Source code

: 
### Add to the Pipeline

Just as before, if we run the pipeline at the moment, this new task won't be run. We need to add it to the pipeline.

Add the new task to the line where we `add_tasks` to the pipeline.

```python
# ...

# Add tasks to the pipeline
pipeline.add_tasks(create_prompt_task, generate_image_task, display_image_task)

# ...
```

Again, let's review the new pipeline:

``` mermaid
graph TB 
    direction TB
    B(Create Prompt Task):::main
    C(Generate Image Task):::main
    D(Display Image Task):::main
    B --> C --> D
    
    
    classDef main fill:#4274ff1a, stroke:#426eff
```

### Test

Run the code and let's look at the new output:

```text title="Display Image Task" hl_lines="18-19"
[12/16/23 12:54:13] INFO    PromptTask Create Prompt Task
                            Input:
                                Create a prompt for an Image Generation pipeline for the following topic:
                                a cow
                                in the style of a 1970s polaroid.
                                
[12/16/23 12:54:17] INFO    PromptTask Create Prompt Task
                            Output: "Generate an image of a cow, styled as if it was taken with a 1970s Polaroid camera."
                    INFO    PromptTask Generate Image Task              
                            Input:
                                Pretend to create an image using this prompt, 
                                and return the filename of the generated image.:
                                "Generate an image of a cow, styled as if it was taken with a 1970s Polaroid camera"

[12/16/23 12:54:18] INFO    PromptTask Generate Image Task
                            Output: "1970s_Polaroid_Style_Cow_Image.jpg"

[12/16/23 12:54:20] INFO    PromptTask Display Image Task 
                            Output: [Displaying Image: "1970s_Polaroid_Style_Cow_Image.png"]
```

━━━━━━━━━━━━━━━━

» YOUR INSTRUCTIONS
Say how many lines in the records hold the word "INFO", giving the number by itself.

» EXERCISE RESULT
5